● Given text:

This worksheet will deal with the cropping of raster data sets which is a quite common operation in image pre-processing, primarily in order to reduce computation costs.

After completing this worksheet, you should be able to crop raster data sets in R.

Things you need for this worksheet

  • R — the interpreter can be installed on any operation system. For Linux, you should use the r-cran packages supplied for your Linux distribution. If you use Ubuntu, this is one of many starting points. If you use Windows, you could install R from the official CRAN web page.

  • R Studio — we recommend to use R Studio for (interactive) programming with R. You can download R Studio from the official web page.

  • Git environment for your operating system. For Windows users with little experience on the command line we recommend GitHub Windows.

  • your aerial images from W02-1: Aerial images I/O
  • LiDAR-derived raster data layer (optional) available from

    GeoMOC - a data repository holding various data sets for visualization and download.

Learning log assignments

8-) As always, please add these entries to your today's learning log in the beginning of your Rmd file you will use to push to your GitHub classroom.

● Required tasks:
• A. List every item the worksheet names under "Things you need for this worksheet."
• B. Extract word for word the passage of the worksheet starting with "This worksheet will" and going on through "CRAN web page.".
Rely solely on the worksheet text when responding.

● The data:
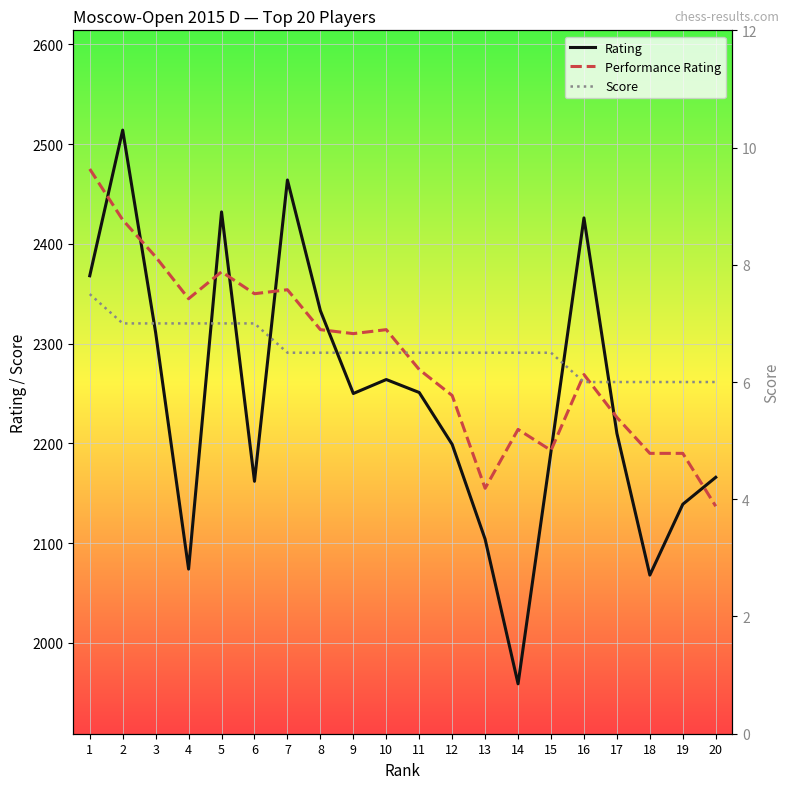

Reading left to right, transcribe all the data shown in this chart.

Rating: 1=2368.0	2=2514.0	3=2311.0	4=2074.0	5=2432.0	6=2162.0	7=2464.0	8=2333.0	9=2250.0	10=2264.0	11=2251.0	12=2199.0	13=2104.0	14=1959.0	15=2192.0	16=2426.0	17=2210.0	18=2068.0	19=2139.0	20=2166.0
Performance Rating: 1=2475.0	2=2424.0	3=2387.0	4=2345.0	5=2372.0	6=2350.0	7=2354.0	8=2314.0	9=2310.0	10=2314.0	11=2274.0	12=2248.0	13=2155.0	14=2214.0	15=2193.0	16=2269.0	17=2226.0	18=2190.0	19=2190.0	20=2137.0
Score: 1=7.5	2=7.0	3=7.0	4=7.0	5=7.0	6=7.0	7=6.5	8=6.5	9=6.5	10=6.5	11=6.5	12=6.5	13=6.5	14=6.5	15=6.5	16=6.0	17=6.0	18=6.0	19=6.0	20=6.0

● Written responses:
• A.
- R
- R Studio
- Git environment for your operating system
- your aerial images from W02-1: Aerial images I/O
- LiDAR-derived raster data layer (optional)

• B.
This worksheet will deal with the cropping of raster data sets which is a quite common operation in image pre-processing, primarily in order to reduce computation costs.

After completing this worksheet, you should be able to crop raster data sets in R.

Things you need for this worksheet

  • R — the interpreter can be installed on any operation system. For Linux, you should use the r-cran packages supplied for your Linux distribution. If you use Ubuntu, this is one of many starting points. If you use Windows, you could install R from the official CRAN web page.